───── DATA SHOWN
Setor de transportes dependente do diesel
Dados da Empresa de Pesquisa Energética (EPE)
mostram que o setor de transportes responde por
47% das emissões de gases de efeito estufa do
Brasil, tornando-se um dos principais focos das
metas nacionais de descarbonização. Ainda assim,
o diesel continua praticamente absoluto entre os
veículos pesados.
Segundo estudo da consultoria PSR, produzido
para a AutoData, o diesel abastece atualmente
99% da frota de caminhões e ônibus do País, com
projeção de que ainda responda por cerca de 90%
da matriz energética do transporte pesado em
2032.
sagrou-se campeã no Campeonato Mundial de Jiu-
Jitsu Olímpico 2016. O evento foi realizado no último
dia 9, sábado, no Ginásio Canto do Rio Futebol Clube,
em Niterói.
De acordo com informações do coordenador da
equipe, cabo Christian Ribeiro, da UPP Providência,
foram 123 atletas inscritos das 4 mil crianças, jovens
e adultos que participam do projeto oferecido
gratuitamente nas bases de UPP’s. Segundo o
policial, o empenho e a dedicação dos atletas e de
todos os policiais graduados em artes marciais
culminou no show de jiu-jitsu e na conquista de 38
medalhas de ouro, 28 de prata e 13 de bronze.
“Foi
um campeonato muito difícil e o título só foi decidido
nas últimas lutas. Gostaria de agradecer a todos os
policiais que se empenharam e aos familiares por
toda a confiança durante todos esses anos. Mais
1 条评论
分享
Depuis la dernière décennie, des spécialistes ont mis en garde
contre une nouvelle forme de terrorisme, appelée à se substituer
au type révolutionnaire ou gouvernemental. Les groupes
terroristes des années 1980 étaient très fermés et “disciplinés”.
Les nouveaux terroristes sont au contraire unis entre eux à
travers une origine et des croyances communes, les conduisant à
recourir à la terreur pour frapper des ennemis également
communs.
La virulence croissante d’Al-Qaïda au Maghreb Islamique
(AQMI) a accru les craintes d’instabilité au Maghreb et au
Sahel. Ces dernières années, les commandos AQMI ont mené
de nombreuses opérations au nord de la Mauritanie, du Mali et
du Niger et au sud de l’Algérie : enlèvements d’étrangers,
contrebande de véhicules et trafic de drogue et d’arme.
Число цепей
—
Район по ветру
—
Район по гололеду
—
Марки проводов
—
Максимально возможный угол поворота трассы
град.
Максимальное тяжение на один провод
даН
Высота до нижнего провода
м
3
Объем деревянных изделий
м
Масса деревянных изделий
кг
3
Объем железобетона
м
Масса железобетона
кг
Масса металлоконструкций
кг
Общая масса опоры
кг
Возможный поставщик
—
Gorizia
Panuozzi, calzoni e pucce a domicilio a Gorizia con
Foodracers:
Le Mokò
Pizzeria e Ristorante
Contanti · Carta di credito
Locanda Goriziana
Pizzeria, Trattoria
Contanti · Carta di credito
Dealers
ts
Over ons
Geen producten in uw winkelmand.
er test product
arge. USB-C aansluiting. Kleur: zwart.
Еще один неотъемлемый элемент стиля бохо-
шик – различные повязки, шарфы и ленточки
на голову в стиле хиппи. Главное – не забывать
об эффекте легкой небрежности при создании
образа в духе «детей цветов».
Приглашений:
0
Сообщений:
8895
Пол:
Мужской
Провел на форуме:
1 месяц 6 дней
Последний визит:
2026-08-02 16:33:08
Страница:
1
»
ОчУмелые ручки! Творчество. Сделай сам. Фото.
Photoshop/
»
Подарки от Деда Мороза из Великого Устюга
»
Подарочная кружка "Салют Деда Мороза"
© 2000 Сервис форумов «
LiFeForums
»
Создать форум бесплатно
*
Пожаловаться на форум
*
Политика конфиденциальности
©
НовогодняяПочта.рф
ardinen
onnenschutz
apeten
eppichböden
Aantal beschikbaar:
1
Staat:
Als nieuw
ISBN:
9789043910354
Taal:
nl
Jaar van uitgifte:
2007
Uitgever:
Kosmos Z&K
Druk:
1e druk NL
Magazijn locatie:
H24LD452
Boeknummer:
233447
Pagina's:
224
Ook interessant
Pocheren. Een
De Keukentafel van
──────────
● WRITTEN TASK
Using the entries above, quote each line verbatim from the first through the line that contains "99% da frota".

● WRITTEN RESPONSE
Setor de transportes dependente do diesel
Dados da Empresa de Pesquisa Energética (EPE)
mostram que o setor de transportes responde por
47% das emissões de gases de efeito estufa do
Brasil, tornando-se um dos principais focos das
metas nacionais de descarbonização. Ainda assim,
o diesel continua praticamente absoluto entre os
veículos pesados.
Segundo estudo da consultoria PSR, produzido
para a AutoData, o diesel abastece atualmente
99% da frota de caminhões e ônibus do País, com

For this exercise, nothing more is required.